Chapter 7, Higher-Level RL Libraries, describes the library PTAN, which we will use in the book to simplify the implementations of RL methods.

Chapter 8, DQN Extensions, gives a detailed overview of a modern extension to the DQN method, to improve its stability and convergence in complex environments.

Chapter 9, Ways to Speed up RL Methods, provides an overview of ways to make the execution of RL code faster.

Chapter 10, Stocks Trading Using RL, is the first practical project and focuses on applying the DQN method to stock trading.

Chapter 11, Policy Gradients—an Alternative, introduces another family of RL methods that is based on policy learning.

Chapter 12, The Actor-Critic Method, describes one of the most widely used methods in RL.

Chapter 13, Asynchronous Advantage Actor-Critic, extends the actor-critic method with parallel environment communication, which improves stability and convergence.

Chapter 14, Training Chatbots with RL, is the second project and shows how to apply RL methods to natural language processing problems.

Chapter 15, The TextWorld Environment, covers the application of RL methods to interactive fiction games.

Chapter 16, Web Navigation, is another long project that applies RL to web page navigation using the MiniWoB set of tasks.

Chapter 17, Continuous Action Space, describes the specifics of environments using continuous action spaces and various methods.

Chapter 18, RL in Robotics, covers the application of RL methods to robotics problems.
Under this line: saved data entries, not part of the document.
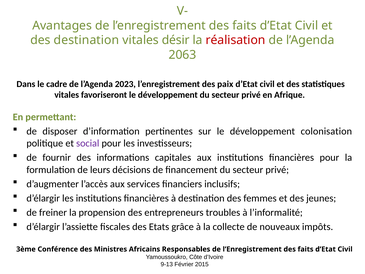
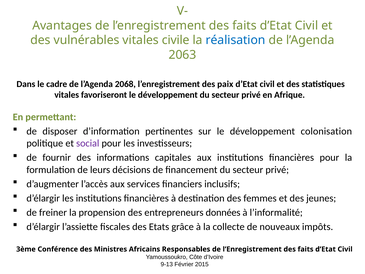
des destination: destination -> vulnérables
désir: désir -> civile
réalisation colour: red -> blue
2023: 2023 -> 2068
troubles: troubles -> données
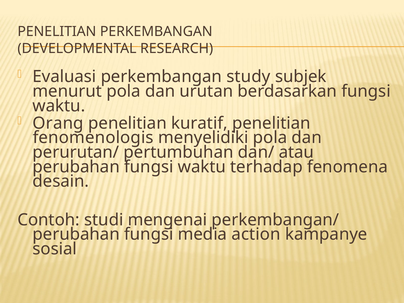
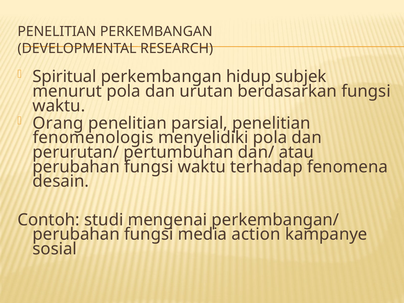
Evaluasi: Evaluasi -> Spiritual
study: study -> hidup
kuratif: kuratif -> parsial
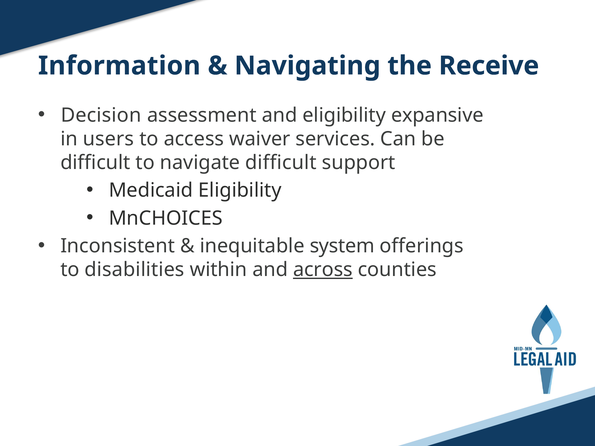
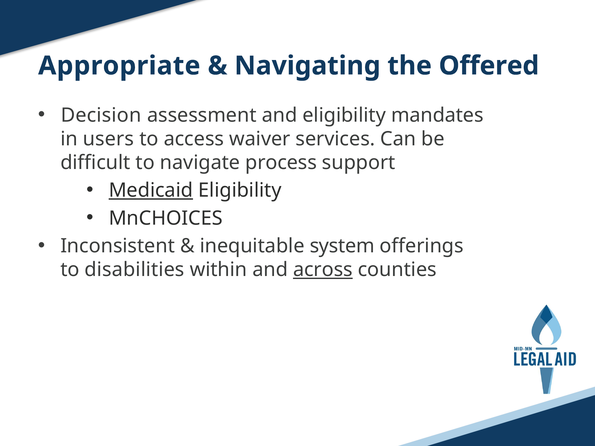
Information: Information -> Appropriate
Receive: Receive -> Offered
expansive: expansive -> mandates
navigate difficult: difficult -> process
Medicaid underline: none -> present
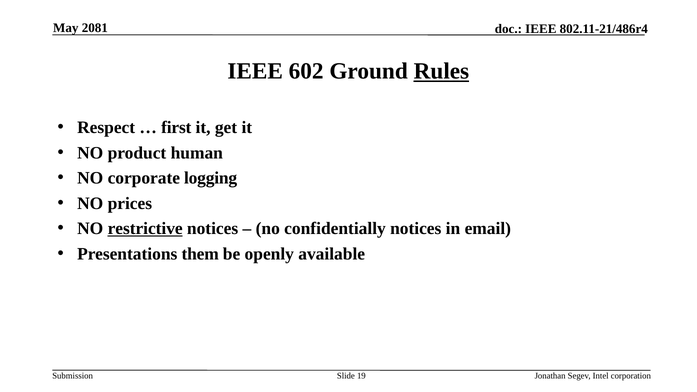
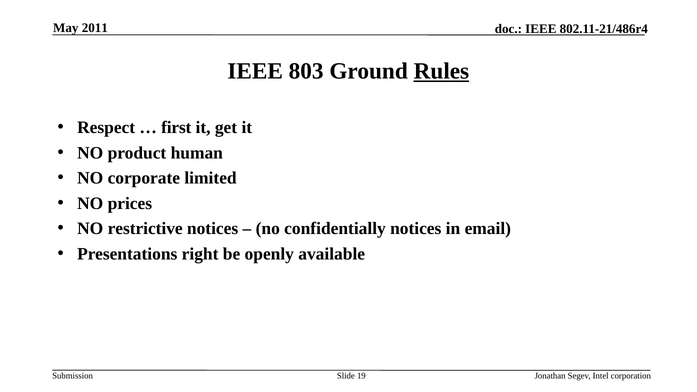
2081: 2081 -> 2011
602: 602 -> 803
logging: logging -> limited
restrictive underline: present -> none
them: them -> right
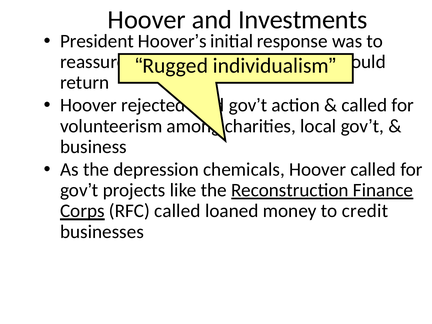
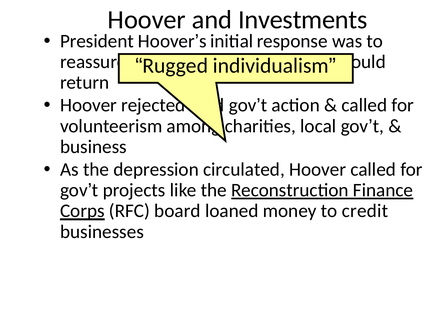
chemicals: chemicals -> circulated
RFC called: called -> board
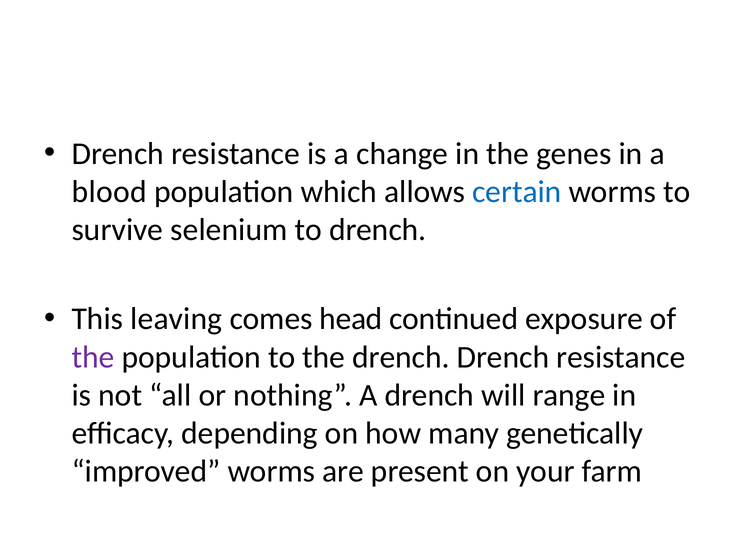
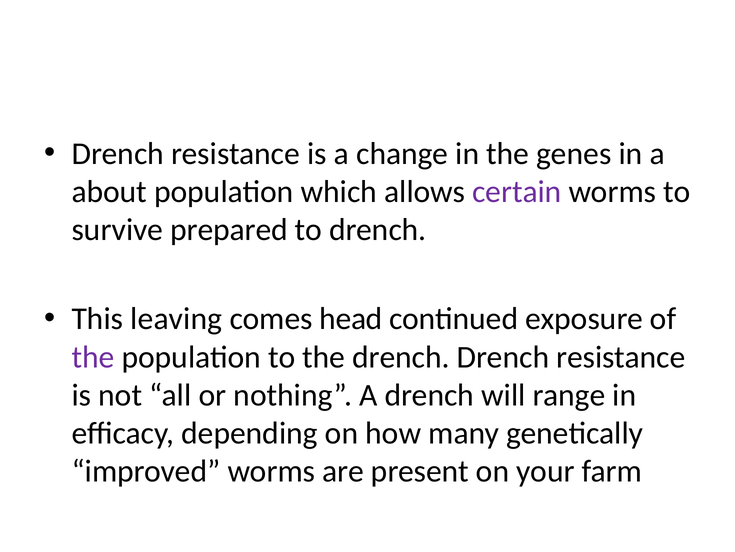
blood: blood -> about
certain colour: blue -> purple
selenium: selenium -> prepared
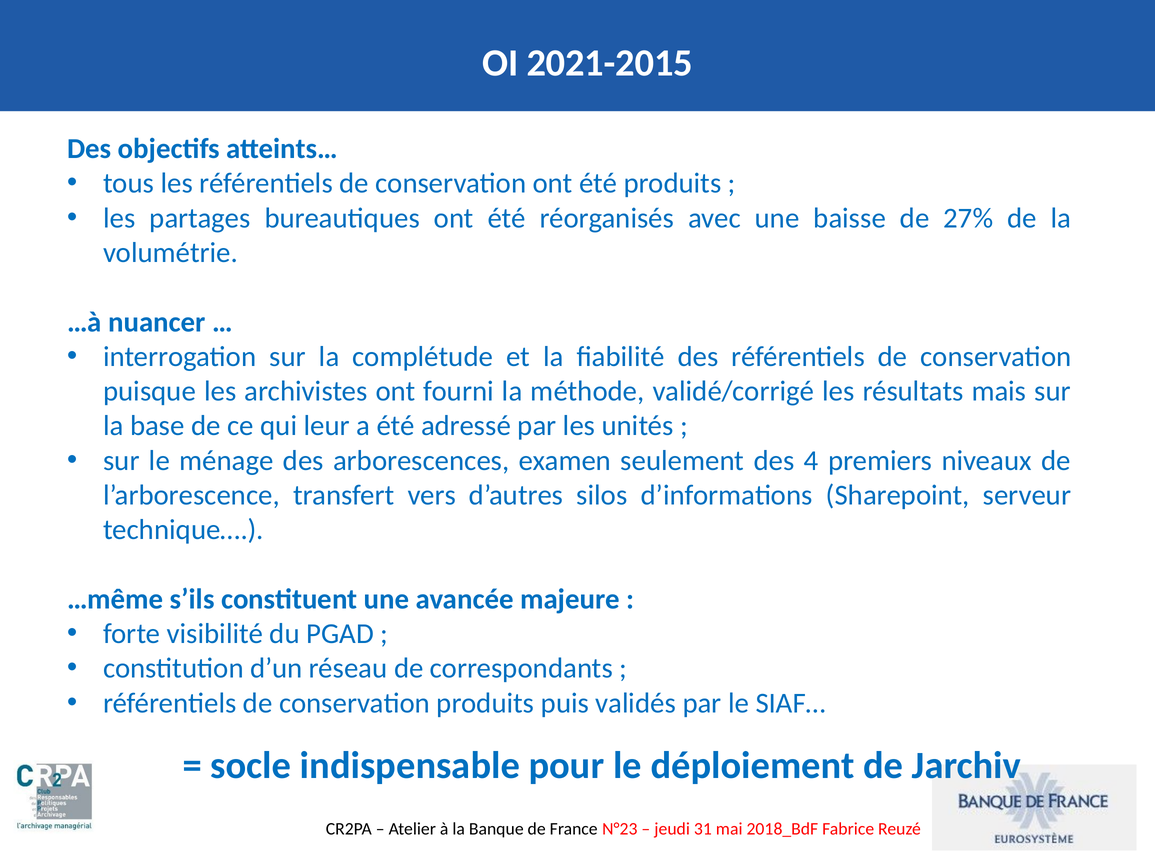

In this chapter, I describe the process of building and training a small hardware robot with RL methods.

Chapter 19, Trust Regions – PPO, TRPO, ACKTR, and SAC, is yet another chapter about continuous action spaces describing the trust region set of methods.

Chapter 20, Black-Box Optimization in RL, shows another set of methods that don’t use gradients in their explicit form.

Chapter 21, Advanced Exploration, covers different approaches that can be used for better exploration of the environment.

Chapter 22, Beyond Model-Free – Imagination, introduces the model-based approach to RL and uses recent research results about imagination in RL.

Chapter 23, AlphaGo Zero, describes the AlphaGo Zero method and applies it to the game Connect 4.

Chapter 24, RL in Discrete Optimization, describes the application of RL methods to the domain of discrete optimization, using the Rubik’s Cube as an environment.

Chapter 25, Multi-agent RL, introduces a relatively new direction of RL methods for situations with multiple agents.